At about age 15, Mr. Bridges said, he started experimenting with drugs, and he became a hard-core addict at age 20, trying nearly every drug he could get his hands on for the next nine years.

“It was never really explained drugs lead to addictions, and it’d affect your future,” he said.

Initially, he said, he didn’t know why he was drawn to drugs. In the midst of his addiction, he realized it was because of sexual abuse he suffered when he was 12 years old.

“I should have sought counseling,” Mr. Bridges said.

In the 1980s, however, he said, going to a counselor wasn’t as openly accepted as it is today.
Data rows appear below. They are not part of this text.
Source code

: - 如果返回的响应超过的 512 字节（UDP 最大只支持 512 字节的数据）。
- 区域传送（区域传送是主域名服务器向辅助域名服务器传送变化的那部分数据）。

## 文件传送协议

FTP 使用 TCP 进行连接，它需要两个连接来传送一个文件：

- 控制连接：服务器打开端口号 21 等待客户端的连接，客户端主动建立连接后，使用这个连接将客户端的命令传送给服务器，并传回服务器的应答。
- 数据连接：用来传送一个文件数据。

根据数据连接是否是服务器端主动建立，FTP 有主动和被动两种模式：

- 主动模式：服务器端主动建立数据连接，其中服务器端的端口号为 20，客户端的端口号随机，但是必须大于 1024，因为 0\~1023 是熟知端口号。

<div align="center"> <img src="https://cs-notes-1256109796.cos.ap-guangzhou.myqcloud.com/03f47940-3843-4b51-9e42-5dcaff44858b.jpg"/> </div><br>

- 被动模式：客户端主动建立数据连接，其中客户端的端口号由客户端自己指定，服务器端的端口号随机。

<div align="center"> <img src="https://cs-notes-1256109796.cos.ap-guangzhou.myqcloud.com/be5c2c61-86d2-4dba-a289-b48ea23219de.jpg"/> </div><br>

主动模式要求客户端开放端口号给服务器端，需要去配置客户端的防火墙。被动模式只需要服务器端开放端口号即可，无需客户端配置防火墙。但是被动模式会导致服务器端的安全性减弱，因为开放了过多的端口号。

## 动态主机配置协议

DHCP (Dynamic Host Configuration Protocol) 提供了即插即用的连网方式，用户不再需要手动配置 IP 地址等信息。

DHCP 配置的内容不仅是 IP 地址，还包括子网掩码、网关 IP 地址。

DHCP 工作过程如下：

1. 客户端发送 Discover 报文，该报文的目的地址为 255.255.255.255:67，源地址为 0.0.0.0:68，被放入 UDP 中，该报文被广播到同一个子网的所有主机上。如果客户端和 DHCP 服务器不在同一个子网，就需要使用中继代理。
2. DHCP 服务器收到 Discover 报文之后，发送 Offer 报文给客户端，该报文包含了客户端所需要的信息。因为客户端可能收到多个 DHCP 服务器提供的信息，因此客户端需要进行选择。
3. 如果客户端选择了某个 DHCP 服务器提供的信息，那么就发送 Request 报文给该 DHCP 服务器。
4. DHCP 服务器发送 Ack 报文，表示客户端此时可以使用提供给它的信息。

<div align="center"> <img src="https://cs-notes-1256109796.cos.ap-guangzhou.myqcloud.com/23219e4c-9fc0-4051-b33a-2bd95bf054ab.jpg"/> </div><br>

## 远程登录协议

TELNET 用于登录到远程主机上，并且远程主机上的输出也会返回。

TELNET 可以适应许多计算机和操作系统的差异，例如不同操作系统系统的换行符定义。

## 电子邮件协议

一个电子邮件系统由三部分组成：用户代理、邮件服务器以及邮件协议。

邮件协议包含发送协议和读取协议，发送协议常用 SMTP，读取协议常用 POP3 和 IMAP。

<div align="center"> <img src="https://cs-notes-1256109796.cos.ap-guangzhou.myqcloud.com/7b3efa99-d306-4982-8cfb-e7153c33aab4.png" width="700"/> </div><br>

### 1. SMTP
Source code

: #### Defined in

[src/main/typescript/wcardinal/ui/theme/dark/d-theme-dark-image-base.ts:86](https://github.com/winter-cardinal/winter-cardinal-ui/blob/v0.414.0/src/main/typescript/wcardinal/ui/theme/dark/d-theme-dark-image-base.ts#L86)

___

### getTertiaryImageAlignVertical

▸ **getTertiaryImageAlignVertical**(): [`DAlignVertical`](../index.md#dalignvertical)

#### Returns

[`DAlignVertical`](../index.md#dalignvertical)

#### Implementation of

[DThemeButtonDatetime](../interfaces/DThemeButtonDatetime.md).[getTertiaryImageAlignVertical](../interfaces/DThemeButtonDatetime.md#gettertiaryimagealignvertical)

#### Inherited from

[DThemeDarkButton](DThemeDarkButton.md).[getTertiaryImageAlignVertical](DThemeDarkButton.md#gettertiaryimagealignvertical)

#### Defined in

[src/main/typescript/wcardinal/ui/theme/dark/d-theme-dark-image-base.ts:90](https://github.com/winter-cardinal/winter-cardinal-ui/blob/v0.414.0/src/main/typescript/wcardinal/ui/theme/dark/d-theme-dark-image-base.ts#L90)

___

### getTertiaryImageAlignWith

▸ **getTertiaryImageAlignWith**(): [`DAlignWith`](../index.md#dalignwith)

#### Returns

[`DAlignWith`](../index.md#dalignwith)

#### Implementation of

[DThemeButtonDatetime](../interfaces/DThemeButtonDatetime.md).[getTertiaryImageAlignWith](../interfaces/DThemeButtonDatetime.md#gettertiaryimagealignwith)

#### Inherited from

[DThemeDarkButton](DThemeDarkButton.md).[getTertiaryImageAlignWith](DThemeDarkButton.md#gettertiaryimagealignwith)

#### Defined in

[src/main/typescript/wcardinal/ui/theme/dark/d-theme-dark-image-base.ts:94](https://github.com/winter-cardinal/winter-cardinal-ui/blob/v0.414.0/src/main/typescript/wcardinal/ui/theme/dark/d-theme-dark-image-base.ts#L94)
According to a 1990 Los Angeles Times article, Mr. Bridges was arrested in 1988 for his involvement in a drug-related shooting, and in November 1989 he was acquitted of “charges of attempted murder and attempted voluntary manslaughter in the shooting of a convicted Texas drug dealer in South-Central Los Angeles.” In the 1980s he also faced other charges, such as making a bomb threat and carrying a concealed weapon.

Throughout his youth and adult life, people tried to help him. But he said he was not ready and “just didn’t hear it at the time.”

In the early 1990s, he got his wake-up call when he was arrested again and in court was given the choice between jail time or rehabilitation. He chose the latter and has been sober now for 21 years.

“You’re never too far gone, but you have to make a decision,” he said. “It didn’t immediately send me back to work. As a black artist, it’s (harder) to bounce back; you see it all the time. I’m still trying to bounce back.”

Since he’s been in recovery, Mr. Bridges has written a book, “Killing Willis,” which was released in 2010, and began doing a comedy show.

He still wants acting roles.

“They’re not coming as fast as I need them to,” he said, regarding auditions.

Meanwhile, Mr. Wojcikowski said if students are inspired to change and want to seek treatment for their addiction but don’t know where to start, JCC offers counseling services and referrals to community agencies.